Addiction has far-reaching consequences, both for the individual and their loved ones. Struggles with addiction impact your physical and emotional health, hurt your relationships, and deplete your finances. 


By staying focused on the reasons for your recovery – and the aforementioned effects which relapse will inevitably bring – you will be able to welcome the new, sober life you have worked so hard to achieve. 


  1. Bring structure into your life

Research on drug addiction and treatment shows that former addicts’ boredom and lack of activity are strong indicators of a return to substance abuse.

Having a set schedule to follow each day can be a powerful tool in the fight against cravings and other physical withdrawal symptoms. 

Going to appointments for treatment like counselling can also provide structure. This is why it can be beneficial for those just starting out in recovery to check into an inpatient or intense outpatient programme at a treatment facility.


  1. Find a support group

People in recovery might benefit from the continued support and structure offered by groups like Narcotics Anonymous (NA), Alcoholics Anonymous (AA), and AA alternatives.
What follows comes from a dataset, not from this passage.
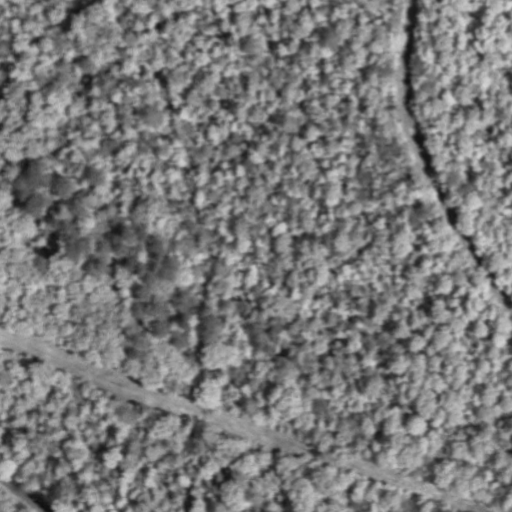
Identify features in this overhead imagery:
road: (429, 162)
road: (27, 494)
From this vantage point, you can gain insight into the lives of those who have struggled with addiction, and learn how to integrate the tools needed for your ongoing recovery. 

Remember that addiction afflicts million of people, so that you are not alone in your journey to recovery. 


  1. Get into the habit of journaling

Having doubts about the value of healing is a common experience for those undergoing treatment and rehabilitation.

Keeping a journal or blog during rehabilitation can be a helpful tool to record experiences and insights you gain along the way. Allow this to be a space for honest self-reflection: record the achievements you’ve made, and the struggles you might be having. 

You might be surprised to find how far you’ve come on your journey to recovery when reading back on the process.